“She doesn’t let anything hold her back.”
“When she was born, she was tangled in her twin sister’s cord, and had her own cord wrapped around her neck twice. She was only one pound, nine ounces and 11.9 inches long.”
Taytum Jackson is far from your average little girl—she has been beating every odd against her since before she was born. Taytum was born as a Monoamniotic-Monochorionic twin, or a “MoMo” twin, meaning both embryos develop within a single shared amniotic sac. There are many potential complications such as cord entanglement and cord compression, and the pregnancy is also considered extremely high risk. For both babies, there is only a 50% chance of survival rate.
“At about 17 weeks, we lost her sister,” Candace Jackson, Taytum’s mom, said. “We were told to prepare, and that within the next two weeks—Taytum would probably pass. She made it to 20 weeks. They told us the bad news was that they wouldn’t know if she was affected by her sister passing, and that there was a really strong chance that she would be born with some type of brain damage. At this point they really didn’t even understand how she had survived. There’s no literature on this type of twins where one passes and the other one survives this long.”
As “MoMo” twins, for one baby to pass in the womb and the other to survive and be delivered is almost completely unheard of. Despite being born nearly twenty weeks early, Taytum did not suffer any brain damage. She was born on December 2nd, 2011, but due to being born so prematurely, Taytum was in the NICU at UK HealthCare’s Kentucky Children’s Hospital until the end of April, 2012. Taytum’s lungs were severely underdeveloped, she had a patent ductus arteriosus (a persistent opening between the two major blood vessels leading from the heart) and she was born with pulmonary hypertension. During Taytum’s time in the NICU, she was placed on and off of a ventilator and treated with nitric oxide for her respiratory issues.
“Taytum had about four or five primary nurses that took her on,” Candace said. “If it wasn’t for them, I don’t know how I would have made it through those almost five months. They became family. They were there for me to talk to and help me through the day. The few times I couldn’t be with her, I always knew she was in good hands.”
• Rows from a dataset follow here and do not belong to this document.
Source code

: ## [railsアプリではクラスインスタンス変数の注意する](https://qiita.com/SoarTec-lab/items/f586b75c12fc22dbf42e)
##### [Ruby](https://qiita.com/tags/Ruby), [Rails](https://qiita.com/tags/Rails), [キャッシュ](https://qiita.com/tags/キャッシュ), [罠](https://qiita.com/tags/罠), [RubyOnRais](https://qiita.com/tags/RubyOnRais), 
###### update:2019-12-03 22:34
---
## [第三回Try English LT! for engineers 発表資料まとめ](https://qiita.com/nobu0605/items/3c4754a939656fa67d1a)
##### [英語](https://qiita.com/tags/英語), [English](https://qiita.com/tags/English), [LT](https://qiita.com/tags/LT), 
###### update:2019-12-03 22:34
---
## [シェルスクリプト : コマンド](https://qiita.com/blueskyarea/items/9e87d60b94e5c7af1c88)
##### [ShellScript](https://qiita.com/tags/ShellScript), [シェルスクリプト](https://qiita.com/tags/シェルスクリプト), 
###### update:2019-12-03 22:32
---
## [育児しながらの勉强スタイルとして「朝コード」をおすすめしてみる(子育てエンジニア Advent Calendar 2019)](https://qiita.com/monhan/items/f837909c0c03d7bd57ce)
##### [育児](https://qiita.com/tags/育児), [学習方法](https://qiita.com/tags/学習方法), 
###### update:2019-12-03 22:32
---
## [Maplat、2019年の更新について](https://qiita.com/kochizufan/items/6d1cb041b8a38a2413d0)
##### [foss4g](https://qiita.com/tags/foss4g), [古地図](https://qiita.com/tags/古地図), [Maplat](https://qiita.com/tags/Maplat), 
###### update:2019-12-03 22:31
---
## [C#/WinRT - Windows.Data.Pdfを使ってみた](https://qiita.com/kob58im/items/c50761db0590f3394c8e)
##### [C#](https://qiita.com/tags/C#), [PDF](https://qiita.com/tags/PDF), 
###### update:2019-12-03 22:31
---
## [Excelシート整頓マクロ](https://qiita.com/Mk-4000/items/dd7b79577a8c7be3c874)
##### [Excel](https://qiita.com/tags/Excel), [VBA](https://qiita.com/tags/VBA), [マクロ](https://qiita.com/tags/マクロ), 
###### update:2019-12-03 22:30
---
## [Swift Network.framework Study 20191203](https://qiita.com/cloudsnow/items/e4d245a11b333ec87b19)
Finally, after five grueling months, Candace and her husband brought Taytum home. “She came home on oxygen and a nasogastric feeding tube that went through her nose. She wouldn’t bottle-feed. It was scary bringing her home and not having the extra hands. We did have to come back to the emergency room a few times because of breathing issues. We had an occupational therapist, physical therapist and speech therapists that would come out to our home and then she just gradually started getting better. As the months went on, she just started getting a little better and better.”
Taytum was not expected to live more than two weeks after her sister passed, much less over six months after being delivered prematurely. Slowly but surely, Taytum continued to beat every odd stacked against her. Since her birth, Taytum has undergone surgery to treat her arthrogryposis (a lack of muscular development and growth that causes deformity in joints). She was referred to a nearby hospital to have surgery to fix her patent ductus arteriosus at just three years old. Despite everything she has been through, Taytum has passed with flying colors.
Today, Taytum is eight years old and, as her mom describes her, “very strong-willed, very determined and very sassy.” Taytum is curious about everything around her and has the desire to know every what, why, where, when and how. Her little brother is her best friend, and she loves McDonald’s cheeseburgers. In the future, Taytum wants to be a “baby doctor” but also wants to work at McDonald’s so that she can eat their food. She continues to take every day in stride, and embraces anything that comes her way.